(El Economista, 04-09-2026) | Laboral

España mantiene pendiente la transposición de varias directivas europeas en materia laboral, entre ellas la relativa a los salarios mínimos. El Ministerio de Trabajo trasladó el borrador de esta norma a los agentes sociales hace casi un año, pero su aprobación por el Consejo de Ministros no se contempla a corto plazo. El secretario de Estado de Trabajo, Joaquín Pérez Rey, explicó que el texto continúa a la espera de los informes de otros ministerios y de los órganos consultivos antes de ser remitido al Consejo de Estado. Todo apunta incluso a que la reforma podría retrasarse hasta 2027.

El proyecto genera una fuerte oposición por parte de la CEOE y, al mismo tiempo, constituye una de las condiciones planteadas por CCOO y UGT para respaldar la subida del salario mínimo interprofesional del 3,1% aprobada a comienzos de año, que situó el SMI en 1.221 euros. La reforma pretende modificar las reglas de absorción y compensación de determinados complementos salariales. Estas reglas, respaldadas actualmente por el Tribunal Supremo, permiten que las empresas compensen las subidas del SMI con determinados complementos que ya perciben los trabajadores, evitando así que el incremento del salario mínimo se traduzca necesariamente en un aumento equivalente de la remuneración total.

Los sindicatos consideran que esta situación perjudica especialmente a quienes cobran salarios ligeramente superiores al SMI y dejan de percibir una compensación específica por factores como la peligrosidad del puesto, el conocimiento de idiomas o una mayor disponibilidad. Sin embargo, empresarios y distintos especialistas en derecho laboral advierten de que modificar estas reglas podría alterar las estructuras salariales establecidas en convenios colectivos o contratos individuales. A su juicio, una modificación de este alcance debería realizarse mediante una ley y no a través de un real decreto.

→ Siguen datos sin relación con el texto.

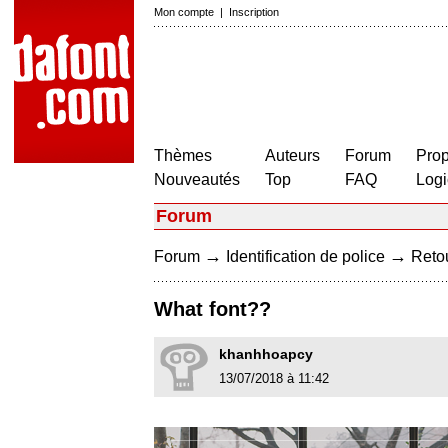
Mon compte
|
Inscription
Thèmes
Auteurs
Forum
Prop
Nouveautés
Top
FAQ
Logi
Forum
→
→
Forum
Identification de police
Retou
What font??
khanhhoapcy
13/07/2018 à 11:42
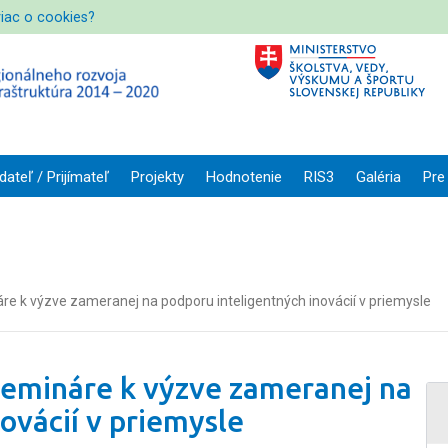
viac o cookies?
dateľ / Prijímateľ
Projekty
Hodnotenie
RIS3
Galéria
Pre
 k výzve zameranej na podporu inteligentných inovácií v priemysle
semináre k výzve zameranej na
ovácií v priemysle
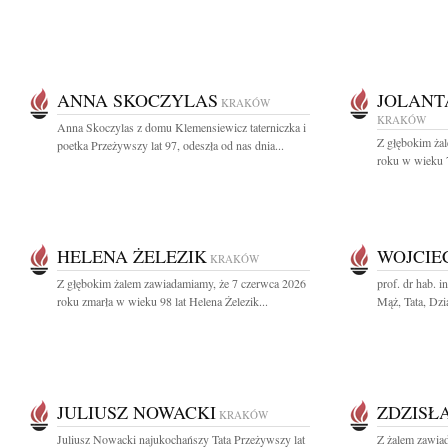
ANNA SKOCZYLAS
JOLANT
KRAKÓW
KRAKÓW
Anna Skoczylas z domu Klemensiewicz taterniczka i
Z głębokim ża
poetka Przeżywszy lat 97, odeszła od nas dnia...
roku w wieku 79
HELENA ŻELEZIK
WOJCIE
KRAKÓW
Z głębokim żalem zawiadamiamy, że 7 czerwca 2026
prof. dr hab. 
roku zmarła w wieku 98 lat Helena Żelezik...
Mąż, Tata, Dzia
JULIUSZ NOWACKI
ZDZISŁ
KRAKÓW
Juliusz Nowacki najukochańszy Tata Przeżywszy lat
Z żalem zawia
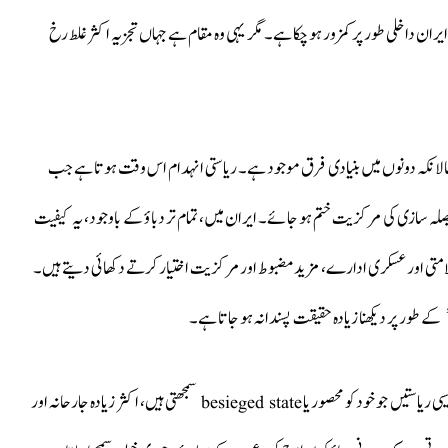
 ایران داخلی طور پر کمزور ہو چکا ہے۔ مگر یہی وہ مقام ہے جہاں تجزیہ اکثر غلط رخ
، حالانکہ دونوں میں بنیادی فرق موجود ہے۔ ریاستی انہدام اس وقت ہوتا ہے جب
صلہ سازی کی مرکزیت ختم ہو جائے۔ ایران میں، تمام تر دباؤ کے باوجود، یہ کیفیت
امتی اور عسکری ادارے، مزید مضبوط اور مرکزیت اختیار کرتے دکھائی دیتے ہیں۔
بین الاقوامی تعلقات کے نظریاتی ادب میں یہ تسلیم کیا جاتا ہے کہ ایسی ریاستیں جو خود کو محصور یا besieged state سمجھتی ہیں، اکثر زیادہ جارحانہ اور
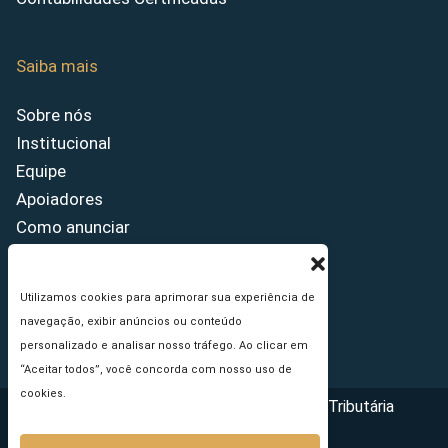
Saiba mais
Sobre nós
Institucional
Equipe
Apoiadores
Como anunciar
Fale conosco
Termos de uso
Utilizamos cookies para aprimorar sua experiência de
Política de privacidade
navegação, exibir anúncios ou conteúdo
Princípios Editoriais
personalizado e analisar nosso tráfego. Ao clicar em
“Aceitar todos”, você concorda com nosso uso de
cookies.
Copyright © 2026 - Portal da Reforma Tributária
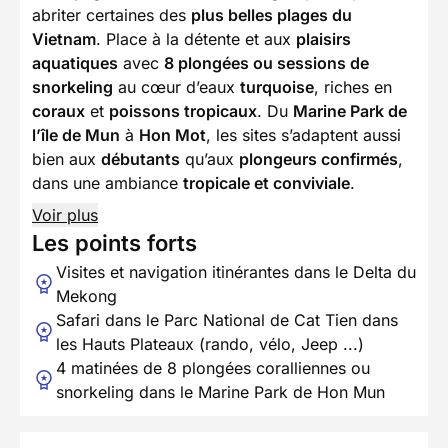
abriter certaines des
plus belles plages du
Vietnam
. Place à la détente et aux
plaisirs
aquatiques
avec
8 plongées ou sessions de
snorkeling
au cœur d’eaux
turquoise
, riches en
coraux
et
poissons tropicaux
. Du
Marine Park de
l’île de Mun
à
Hon Mot
, les sites s’adaptent aussi
bien aux
débutants
qu’aux
plongeurs confirmés
,
dans une ambiance
tropicale et conviviale
.
Voir plus
Les points forts
Visites et navigation itinérantes dans le Delta du
Mekong
Safari dans le Parc National de Cat Tien dans
les Hauts Plateaux (rando, vélo, Jeep ...)
4 matinées de 8 plongées coralliennes ou
snorkeling dans le Marine Park de Hon Mun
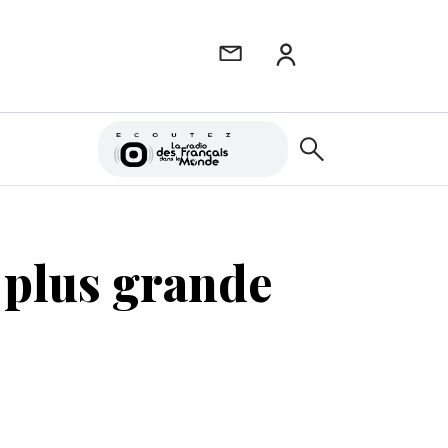
a plus grande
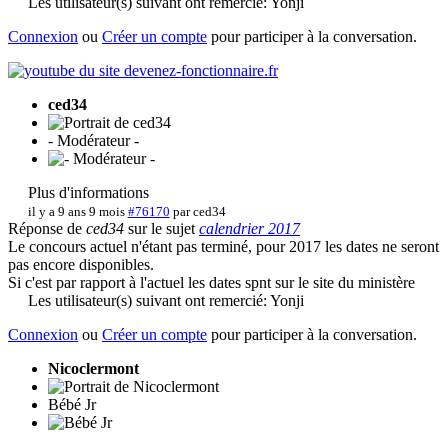
Les utilisateur(s) suivant ont remercié:
Yonji
Connexion
ou
Créer un compte
pour participer à la conversation.
ced34
- Modérateur -
Plus d'informations
il y a 9 ans 9 mois
#76170
par
ced34
Réponse de
ced34
sur le sujet
calendrier 2017
Le concours actuel n'étant pas terminé, pour 2017 les dates ne seront
pas encore disponibles.
Si c'est par rapport à l'actuel les dates spnt sur le site du ministère
Les utilisateur(s) suivant ont remercié:
Yonji
Connexion
ou
Créer un compte
pour participer à la conversation.
Nicoclermont
Bébé Jr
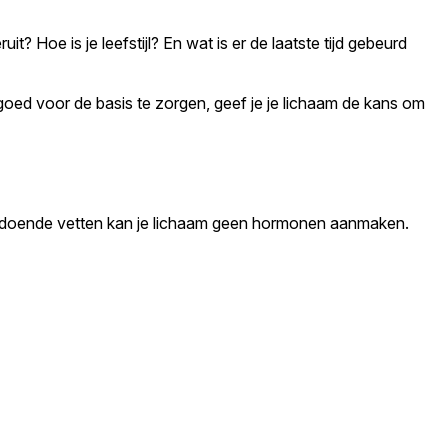
t? Hoe is je leefstijl? En wat is er de laatste tijd gebeurd
goed voor de basis te zorgen, geef je je lichaam de kans om
voldoende vetten kan je lichaam geen hormonen aanmaken.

La tramitación de una norma de estas características suele prolongarse entre cuatro y ocho meses, aunque los plazos dependen en gran medida del respaldo político y del grado de acuerdo dentro del Gobierno. El periodo de audiencia pública del proyecto terminó en marzo y, desde entonces, los distintos ministerios implicados están elaborando sus informes. Posteriormente, el Consejo de Estado dispondría de hasta dos meses para emitir su dictamen.

El calendario adquiere especial relevancia porque las negociaciones con sindicatos y empresarios para determinar la actualización del SMI de 2027 suelen comenzar antes de que termine el año. Si la reforma no avanza con rapidez, ambos procesos podrían coincidir. CCOO y UGT ya han advertido de que consideran imprescindible aprobar previamente este real decreto para volver a negociar una nueva subida del salario mínimo. Desde CCOO, Javier Pacheco ha señalado que el sindicato no respaldará otro acuerdo sobre el SMI si antes no se cumple el compromiso asumido para modificar estas reglas.

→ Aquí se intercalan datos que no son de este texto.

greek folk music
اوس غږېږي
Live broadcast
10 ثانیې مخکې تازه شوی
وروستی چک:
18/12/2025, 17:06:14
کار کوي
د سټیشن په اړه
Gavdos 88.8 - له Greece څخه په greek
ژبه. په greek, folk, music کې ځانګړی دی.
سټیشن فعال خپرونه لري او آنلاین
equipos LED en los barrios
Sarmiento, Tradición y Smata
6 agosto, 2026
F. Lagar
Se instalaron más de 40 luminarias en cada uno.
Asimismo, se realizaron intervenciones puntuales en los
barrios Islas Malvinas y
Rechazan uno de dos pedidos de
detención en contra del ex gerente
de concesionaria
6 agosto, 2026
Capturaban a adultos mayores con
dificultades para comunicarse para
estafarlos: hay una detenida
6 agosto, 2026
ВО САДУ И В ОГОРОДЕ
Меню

El retraso recuerda al que está sufriendo la reforma del registro de jornada. En ese caso, el Consejo de Estado emitió su dictamen a finales de marzo, pero el proyecto todavía no ha llegado al Consejo de Ministros debido a las diferencias existentes dentro del Gobierno, especialmente con el Ministerio de Economía. La patronal considera que el nuevo texto sobre el SMI podría generar un conflicto todavía mayor, al entender que pretende modificar aspectos del Estatuto de los Trabajadores que, en su opinión, deberían abordarse mediante una norma con rango de ley y someterse a votación en el Congreso.